[Spatial grounding data]
----
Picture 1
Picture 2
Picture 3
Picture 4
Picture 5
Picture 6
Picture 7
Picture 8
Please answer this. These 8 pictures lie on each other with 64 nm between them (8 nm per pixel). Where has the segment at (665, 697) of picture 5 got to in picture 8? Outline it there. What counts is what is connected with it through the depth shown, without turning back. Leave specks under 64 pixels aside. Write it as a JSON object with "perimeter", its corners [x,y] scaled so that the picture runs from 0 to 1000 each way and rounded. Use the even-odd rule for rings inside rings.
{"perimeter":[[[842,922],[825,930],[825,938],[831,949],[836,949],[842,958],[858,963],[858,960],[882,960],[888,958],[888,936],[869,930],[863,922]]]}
----
_Work instructions_
All of the data above should be reproduced exactly.

_Result for this exercise_
Picture 1
Picture 2
Picture 3
Picture 4
Picture 5
Picture 6
Picture 7
Picture 8
Please answer this. These 8 pictures lie on each other with 64 nm between them (8 nm per pixel). Where has the segment at (665, 697) of picture 5 got to in picture 8? Outline it there. What counts is what is connected with it through the depth shown, without turning back. Leave specks under 64 pixels aside. Write it as a JSON object with "perimeter", its corners [x,y] scaled so that the picture runs from 0 to 1000 each way and rounded. Use the even-odd rule for rings inside rings.
{"perimeter":[[[842,922],[825,930],[825,938],[831,949],[836,949],[842,958],[858,963],[858,960],[882,960],[888,958],[888,936],[869,930],[863,922]]]}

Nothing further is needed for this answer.